If you're going down this route, you'll probably be wanting to use some sort of sliding window to provide information about the recent past at each time step. For a quick and dirty intro to sliding windows, check out this SO question:
Time Series Prediction via Neural Networks
The size of the sliding window can be important, especially if you're not using recurrent neural nets. Recurrent networks allow neural nets to remember previous time steps (at the cost of performance - NEAT is already recurrent so that choice is made for you here). You will probably want the sliding window length (ie. the number of timesteps in the past provided at every time step) to be roughly equal to your conservative guess of the largest number of previous timesteps required to gain enough information to split your waveform.
I'd say this is probably enough information to get you started.
When it comes to deciding how to provide the neural net with the data, you'll first want to normalise the input signals (consider a sigmoid function) and experiment with different transfer functions (sigmoid would probably be a good starting point).
I would imagine you'll want to have 2 output neurons, providing normalised amplitude (which you would denormalise via the inverse of the sigmoid function) as the output representing Source 1 and Source 2 respectively. For the fitness value (the way you judge the ability of each tested network to solve the problem) would be something along the lines of the negative of the RMS error of the output signal against the actual known signal (ie. tested against the samples I was referring to earlier that you will need to procure).

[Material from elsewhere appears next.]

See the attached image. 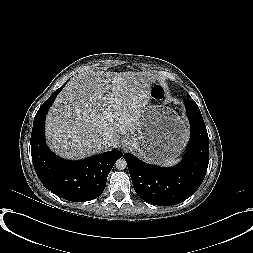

Suffice to say, this will not be a trivial operation, but it could work if you have enough samples to train the network against. What is a good number of samples? Well as a rule of thumb it's roughly a number that is large enough such that a simple polynomial function of order N (where N is the number of neurons in the netural network you require to solve the problem) cannot fit all of the samples accurately. This is basically to ensure you are not simply overfitting the problem, which is a serious issue with neural networks.
I hope this has been helpful! Best of luck.
Additional note: your work to date wouldn't have been in vain if you go down this route. A neural network is likely to benefit from additional "help" in the form of FFTs and other signal modelling "inputs", so you might want to consider taking the signal processing you have already done, organising into an analog, continuous representation and feeding it as an input alongside the input signal.